In response to the councilors pushing to use more ARPA money for sewer and water projects, City Auditor Bob Eckstrom said that traditionally municipalities do not use one-time infusions of cash on capital projects.

“The structural deficit in the rate structure needs to be repaired for the long-term sustainability of (the CSO-fix) program,” Ponte said. Squeezing the balloon for the next fiscal year will just make it bigger later, he explained at the council’s May Finance Committee meeting. “The more cash we put up front, the balloon’s going down into the back end of this structure,” he said.

Carney insisted people need help now, even though the $5 hike for the fiscal year beginning July 1 has already been approved.

“Right now, we don’t know what the future of this country and financial institutes look like at this particular point,” she said. “What we do know for a fact is that people were out of work for a long time with COVID; businesses have closed down; people have not returned to their jobs,” she said.

Ponte, however, said that as a result of the default, the city has no way of knowing whether it will be able to recoup the $11 million state SRP grant next year. One solution might be for the city to apply for two years’ worth of work in the next fiscal year, if the state approves, but it’s not a guarantee, he said.

Using $3.2 million from ARPA doesn’t endanger funds in the city’s reserve (stabilization fund) needed in case there is an emergency in the sewer or water departments, Ponte said, but using more money from ARPA would not reduce the future sewer rate hikes very much.

Eckstrom, also at the May meeting, questioned the councilors’ desire to use cash to fund big infrastructure spending.

“It’s not typical to fund capital projects from cash,” he said, explaining that ratepayers benefit from the improvements for a long time and pay a gradual increase each year as the debt service is put into the sewer bills.

Eckstrom also touched upon another big issue — whether it’s the council or the mayor, or some combination of both, that will decide how the federal ARPA funds are spent.
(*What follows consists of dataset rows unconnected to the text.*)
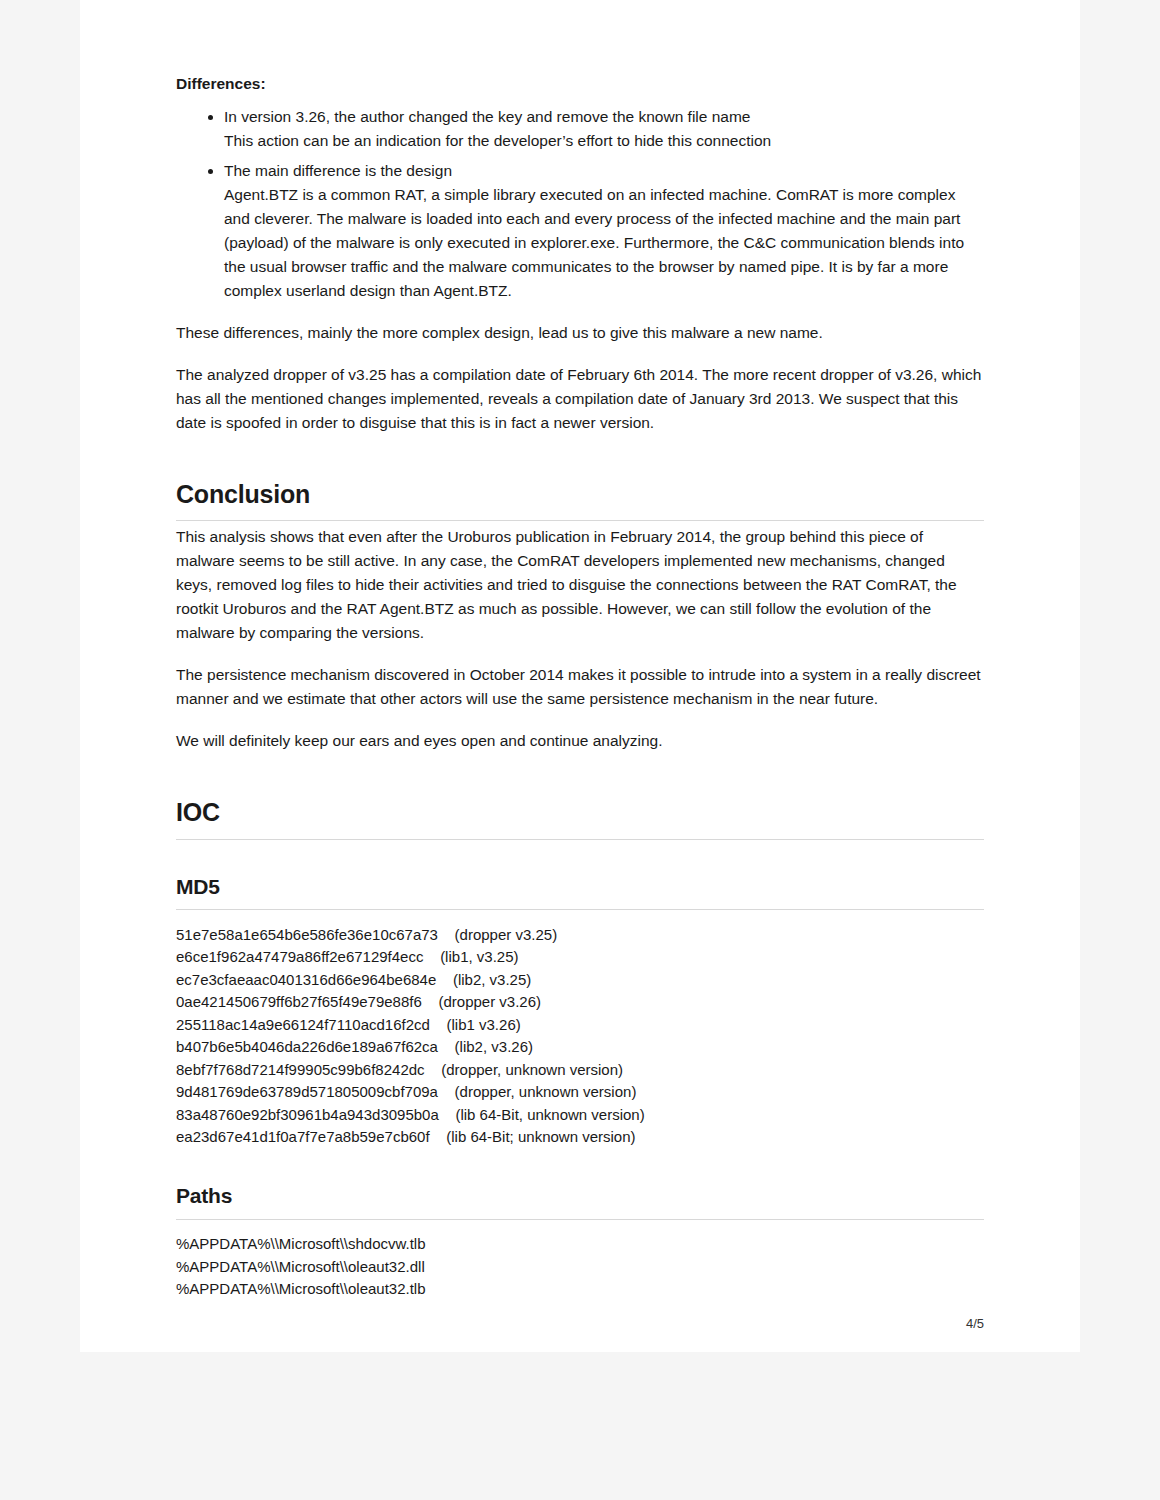Differences:
In version 3.26, the author changed the key and remove the known file name
This action can be an indication for the developer’s effort to hide this connection
The main difference is the design
Agent.BTZ is a common RAT, a simple library executed on an infected machine. ComRAT is more complex and cleverer. The malware is loaded into each and every process of the infected machine and the main part (payload) of the malware is only executed in explorer.exe. Furthermore, the C&C communication blends into the usual browser traffic and the malware communicates to the browser by named pipe. It is by far a more complex userland design than Agent.BTZ.
These differences, mainly the more complex design, lead us to give this malware a new name.
The analyzed dropper of v3.25 has a compilation date of February 6th 2014. The more recent dropper of v3.26, which has all the mentioned changes implemented, reveals a compilation date of January 3rd 2013. We suspect that this date is spoofed in order to disguise that this is in fact a newer version.
Conclusion
This analysis shows that even after the Uroburos publication in February 2014, the group behind this piece of malware seems to be still active. In any case, the ComRAT developers implemented new mechanisms, changed keys, removed log files to hide their activities and tried to disguise the connections between the RAT ComRAT, the rootkit Uroburos and the RAT Agent.BTZ as much as possible. However, we can still follow the evolution of the malware by comparing the versions.
The persistence mechanism discovered in October 2014 makes it possible to intrude into a system in a really discreet manner and we estimate that other actors will use the same persistence mechanism in the near future.
We will definitely keep our ears and eyes open and continue analyzing.
IOC
MD5
51e7e58a1e654b6e586fe36e10c67a73 (dropper v3.25) e6ce1f962a47479a86ff2e67129f4ecc (lib1, v3.25) ec7e3cfaeaac0401316d66e964be684e (lib2, v3.25) 0ae421450679ff6b27f65f49e79e88f6 (dropper v3.26) 255118ac14a9e66124f7110acd16f2cd (lib1 v3.26) b407b6e5b4046da226d6e189a67f62ca (lib2, v3.26) 8ebf7f768d7214f99905c99b6f8242dc (dropper, unknown version) 9d481769de63789d571805009cbf709a (dropper, unknown version) 83a48760e92bf30961b4a943d3095b0a (lib 64-Bit, unknown version) ea23d67e41d1f0a7f7e7a8b59e7cb60f (lib 64-Bit; unknown version)
Paths
%APPDATA%\\Microsoft\\shdocvw.tlb %APPDATA%\\Microsoft\\oleaut32.dll %APPDATA%\\Microsoft\\oleaut32.tlb
4/5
Mayor Jon Mitchell said that according to the terms of the grant, the council has no role in how the ARPA money is spent and only has a decision on whether to accept it. 
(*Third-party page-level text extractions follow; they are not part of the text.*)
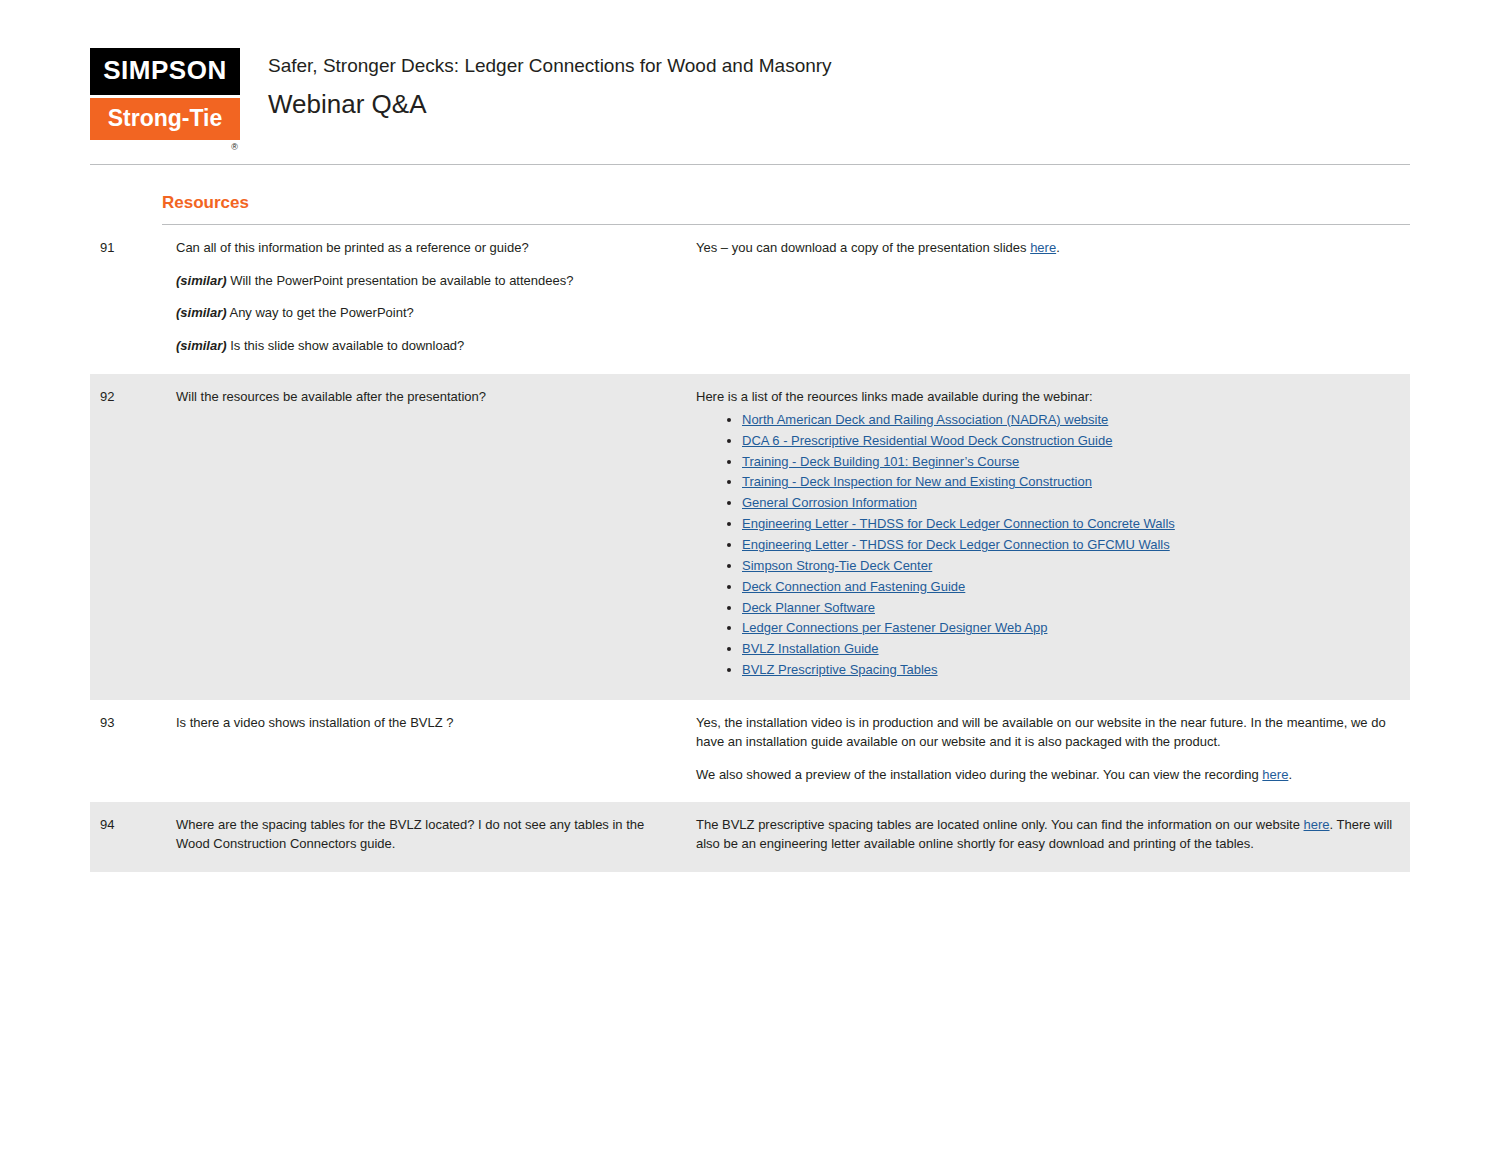SIMPSON
Strong-Tie
®
Safer, Stronger Decks: Ledger Connections for Wood and Masonry
Webinar Q&A
Resources
| 91 | Can all of this information be printed as a reference or guide? (similar) Will the PowerPoint presentation be available to attendees? (similar) Any way to get the PowerPoint? (similar) Is this slide show available to download? | Yes – you can download a copy of the presentation slides here . |
| 92 | Will the resources be available after the presentation? | Here is a list of the reources links made available during the webinar: North American Deck and Railing Association (NADRA) website DCA 6 - Prescriptive Residential Wood Deck Construction Guide Training - Deck Building 101: Beginner’s Course Training - Deck Inspection for New and Existing Construction General Corrosion Information Engineering Letter - THDSS for Deck Ledger Connection to Concrete Walls Engineering Letter - THDSS for Deck Ledger Connection to GFCMU Walls Simpson Strong-Tie Deck Center Deck Connection and Fastening Guide Deck Planner Software Ledger Connections per Fastener Designer Web App BVLZ Installation Guide BVLZ Prescriptive Spacing Tables |
| 93 | Is there a video shows installation of the BVLZ ? | Yes, the installation video is in production and will be available on our website in the near future. In the meantime, we do have an installation guide available on our website and it is also packaged with the product. We also showed a preview of the installation video during the webinar. You can view the recording here . |
| 94 | Where are the spacing tables for the BVLZ located? I do not see any tables in the Wood Construction Connectors guide. | The BVLZ prescriptive spacing tables are located online only. You can find the information on our website here . There will also be an engineering letter available online shortly for easy download and printing of the tables. |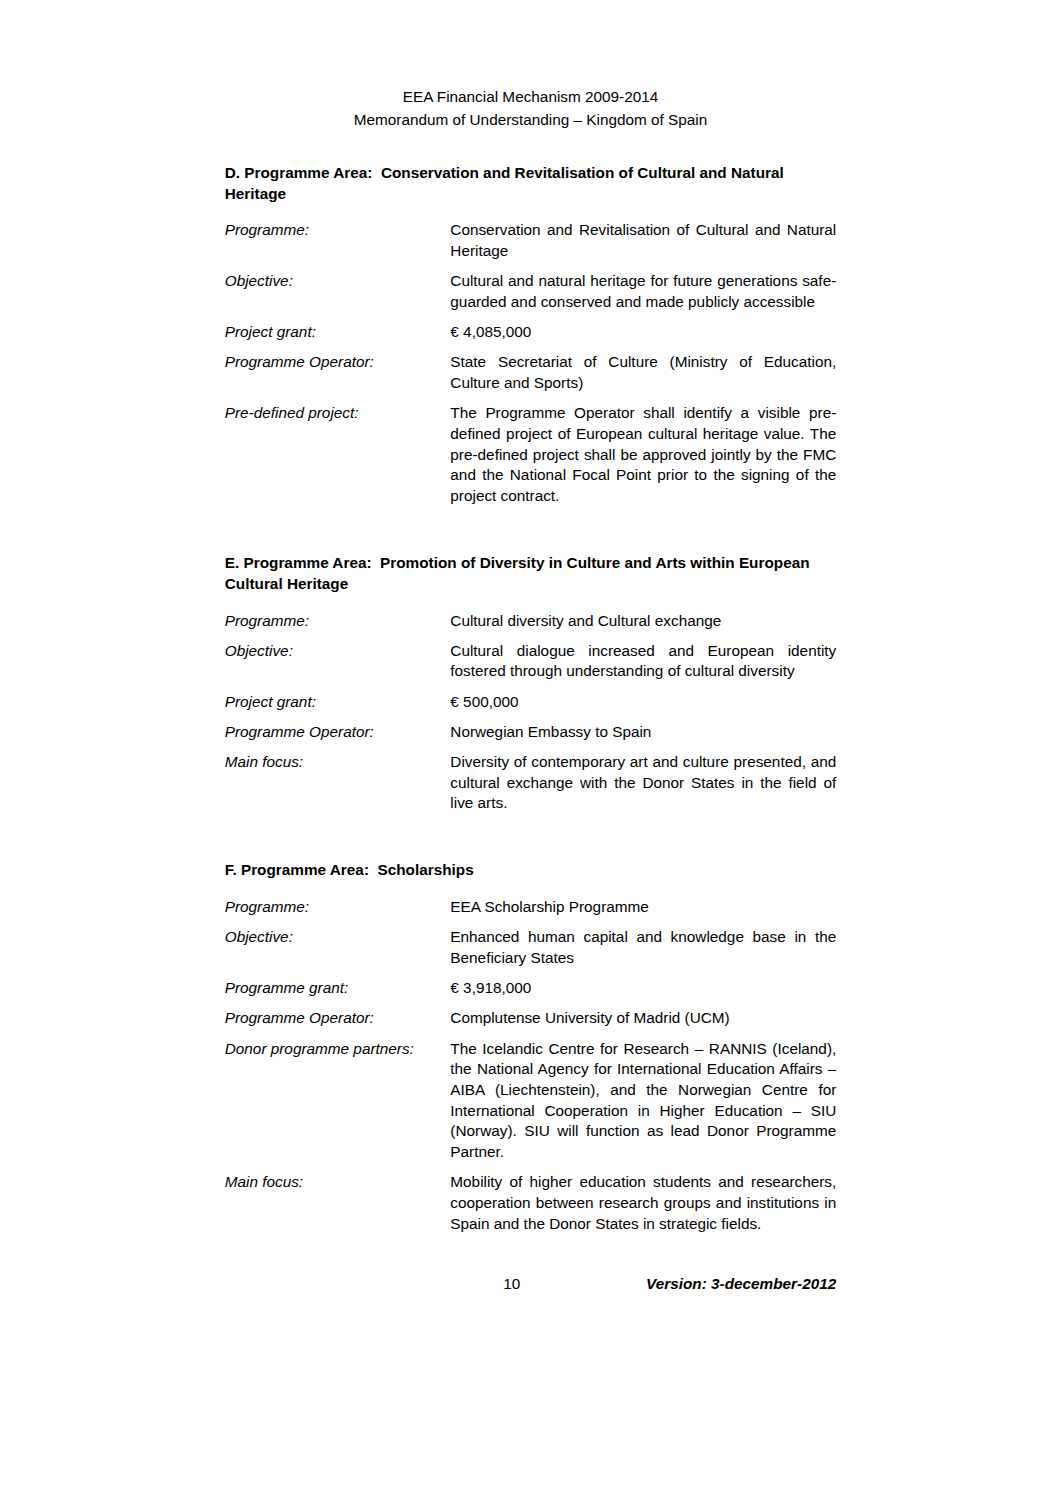EEA Financial Mechanism 2009-2014
Memorandum of Understanding – Kingdom of Spain
D. Programme Area: Conservation and Revitalisation of Cultural and Natural Heritage
| Programme: | Conservation and Revitalisation of Cultural and Natural Heritage |
| Objective: | Cultural and natural heritage for future generations safe-guarded and conserved and made publicly accessible |
| Project grant: | € 4,085,000 |
| Programme Operator: | State Secretariat of Culture (Ministry of Education, Culture and Sports) |
| Pre-defined project: | The Programme Operator shall identify a visible pre-defined project of European cultural heritage value. The pre-defined project shall be approved jointly by the FMC and the National Focal Point prior to the signing of the project contract. |
E. Programme Area: Promotion of Diversity in Culture and Arts within European Cultural Heritage
| Programme: | Cultural diversity and Cultural exchange |
| Objective: | Cultural dialogue increased and European identity fostered through understanding of cultural diversity |
| Project grant: | € 500,000 |
| Programme Operator: | Norwegian Embassy to Spain |
| Main focus: | Diversity of contemporary art and culture presented, and cultural exchange with the Donor States in the field of live arts. |
F. Programme Area: Scholarships
| Programme: | EEA Scholarship Programme |
| Objective: | Enhanced human capital and knowledge base in the Beneficiary States |
| Programme grant: | € 3,918,000 |
| Programme Operator: | Complutense University of Madrid (UCM) |
| Donor programme partners: | The Icelandic Centre for Research – RANNIS (Iceland), the National Agency for International Education Affairs – AIBA (Liechtenstein), and the Norwegian Centre for International Cooperation in Higher Education – SIU (Norway). SIU will function as lead Donor Programme Partner. |
| Main focus: | Mobility of higher education students and researchers, cooperation between research groups and institutions in Spain and the Donor States in strategic fields. |
10 Version: 3-december-2012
Asked who the federal government gives the decision to he said, “It’s the executive.”

But that’s not political reality, he acknowledged. “As a practical matter, the City Council and the mayor work together to determine those priorities,” he said.

In response to the councilors pushing to use more ARPA money for sewer and water projects, Eckstrom said that traditionally municipalities do not use one-time infusions of cash on capital projects. “The administration is looking for other alternatives than to spend cash on investment projects,” he said. 

Mitchell echoed the auditor. “One of the things I’ve emphasized is this one-time money and should have been spent on one-time items,” he said. The mayor has asked the public for ideas on how the money should be spent and some of the councilors have responded.

Mitchell mentioned planning and design of airport upgrades, and the purchase and maintenance of a camera program for police officers as things he is thinking of. 

At the May 17 Finance Committee meeting, the council voted 6-3 to move the Lopes’ plan along, but three councilors — Ian Abreu, Maria Giesta, and Hugh Dunn — reversed themselves at the May 27 council meeting, and the final approval failed.

Abreu said he wanted to see if devoting more money might help lower the sewer rate increases.

After the June 30 deadline passed, the council again tried to take up the issue at its July 15 meeting, but three councilors who had been opposing approval — Morad, Maria Giesta and Brian Gomes — were all absent, and it went nowhere.

The Finance Committee did not place the spending on its agenda for August, and the city has now officially missed its deadline for both the state’s $11 million grant and the $10 million borrowing order that is necessary to obtain it.

None of the councilors opposing the deal — Morad, Carney, Giesta or Gomes — returned The Light’s phone calls for this story.

The issue is back on the Sept. 20 Finance Committee agenda and the Sept. 23 City Council meeting.